Ele olhou para Clara por cima do ombro de Gisela, seus olhos como lascas de gelo. "Você enlouqueceu? Olha o que você fez."
"Ela quebrou", disse Clara, sua voz tremendo. "Ela quebrou a foto da minha mãe."
"É só um objeto, Clara", Heitor retrucou, sua voz pingando desprezo. "Você machucou uma pessoa por causa de um objeto. Eu nunca soube que você podia ser tão cruel. O que aconteceu com a sua educação?"
Por cima do ombro de Heitor, Clara viu o rosto de Gisela. As lágrimas haviam sumido. Em seu lugar, havia um sorriso de puro e venenoso triunfo.
Aquele sorriso estilhaçou o que restava da compostura de Clara.
"Você acredita nela?", a voz de Clara se elevou, rachando de angústia e raiva. "Depois de tudo, você acredita nela em vez de mim? Heitor, olhe para mim! Apenas uma vez, olhe para mim e me diga que você me vê!"

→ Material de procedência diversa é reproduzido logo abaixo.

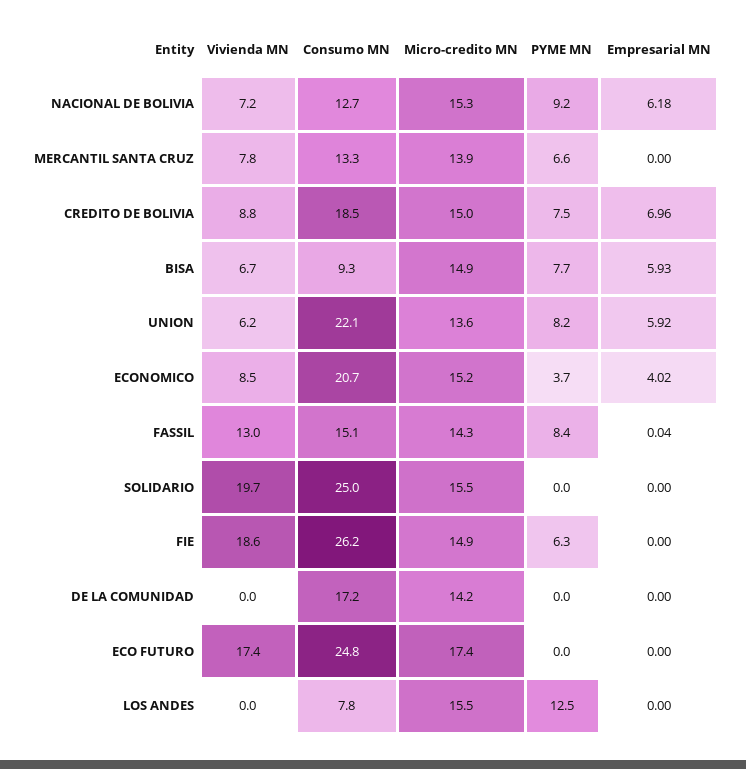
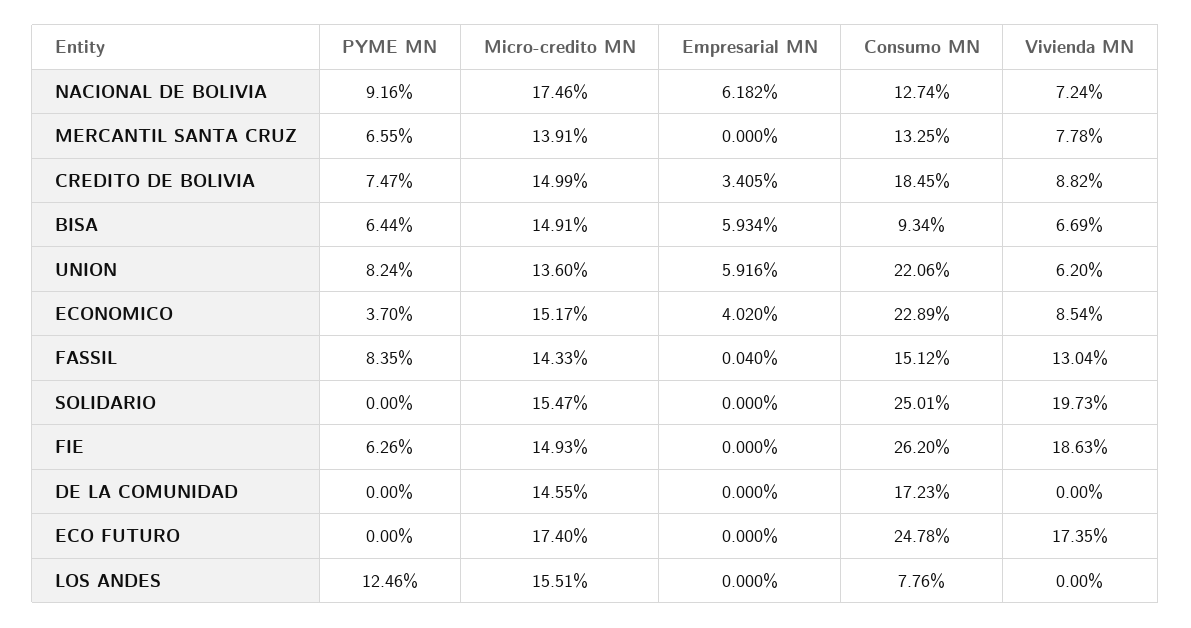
  {
    "Vivienda MN": {
      "NACIONAL DE BOLIVIA": 7.24,
      "MERCANTIL SANTA CRUZ": 7.78,
      "CREDITO DE BOLIVIA": 8.82,
      "BISA": 6.69,
      "UNION": 6.2,
      "ECONOMICO": 8.54,
      "FASSIL": 13.04,
      "SOLIDARIO": 19.73,
      "FIE": 18.63,
      "DE LA COMUNIDAD": 0,
      "ECO FUTURO": 17.35,
      "LOS ANDES": 0
    },
    "Consumo MN": {
      "NACIONAL DE BOLIVIA": 12.74,
      "MERCANTIL SANTA CRUZ": 13.25,
      "CREDITO DE BOLIVIA": 18.45,
      "BISA": 9.34,
      "UNION": 22.06,
-     "ECONOMICO": 20.7,
+     "ECONOMICO": 22.89,
      "FASSIL": 15.12,
      "SOLIDARIO": 25.01,
      "FIE": 26.2,
      "DE LA COMUNIDAD": 17.23,
      "ECO FUTURO": 24.78,
      "LOS ANDES": 7.76
    },
    "Micro-credito MN": {
-     "NACIONAL DE BOLIVIA": 15.3,
+     "NACIONAL DE BOLIVIA": 17.46,
      "MERCANTIL SANTA CRUZ": 13.91,
      "CREDITO DE BOLIVIA": 14.99,
      "BISA": 14.91,
      "UNION": 13.6,
      "ECONOMICO": 15.17,
      "FASSIL": 14.33,
      "SOLIDARIO": 15.47,
      "FIE": 14.93,
-     "DE LA COMUNIDAD": 14.2,
+     "DE LA COMUNIDAD": 14.55,
      "ECO FUTURO": 17.4,
      "LOS ANDES": 15.51
    },
    "PYME MN": {
      "NACIONAL DE BOLIVIA": 9.16,
      "MERCANTIL SANTA CRUZ": 6.55,
      "CREDITO DE BOLIVIA": 7.47,
-     "BISA": 7.7,
+     "BISA": 6.44,
      "UNION": 8.24,
      "ECONOMICO": 3.7,
      "FASSIL": 8.35,
      "SOLIDARIO": 0,
      "FIE": 6.26,
      "DE LA COMUNIDAD": 0,
      "ECO FUTURO": 0,
      "LOS ANDES": 12.46
    },
    "Empresarial MN": {
      "NACIONAL DE BOLIVIA": 6.182,
      "MERCANTIL SANTA CRUZ": 0,
-     "CREDITO DE BOLIVIA": 6.96,
+     "CREDITO DE BOLIVIA": 3.405,
      "BISA": 5.934,
      "UNION": 5.916,
      "ECONOMICO": 4.02,
      "FASSIL": 0.04,
      "SOLIDARIO": 0,
      "FIE": 0,
      "DE LA COMUNIDAD": 0,
      "ECO FUTURO": 0,
      "LOS ANDES": 0
    }
  }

Seu apelo ficou no ar, desesperado e cru.
Heitor não respondeu. Ele segurou Gisela com mais força, deu as costas para Clara e carregou a mulher soluçante para fora do quarto.
"Vou te levar ao médico", disse ele, sua voz um bálsamo calmante destinado apenas aos ouvidos de Gisela.
As palavras que ela não terminara, as perguntas, os apelos, morreram em sua garganta. Ele se fora. Ele fizera sua escolha.
Clara fechou os olhos, uma única lágrima fria traçando um caminho por sua bochecha. Não era uma lágrima de tristeza. Era uma lágrima de finalidade.
Ela caiu no chão, seu corpo tremendo.
[Notificação de Conexão Mental: Heitor está em um estado de extremo conflito emocional. Sua partida com Gisela é uma tentativa desesperada de recuperar o controle de uma situação que você escalou. Ele secretamente espera que você perceba a gravidade de suas ações e implore por seu perdão.]
Clara encarou as palavras, uma risada seca e rouca escapando de seus lábios. Era tão perfeitamente, previsivelmente, psicopaticamente Heitor. Ele orquestrou todo o drama doloroso, e quando ela finalmente quebrou, a culpa ainda era dela.
Ela, lenta e cuidadosamente, pegou os pedaços da moldura quebrada e o precioso e danificado desenho de sua mãe. Ela o consertaria. Ela se consertaria. E deixaria esta casa de horrores para sempre.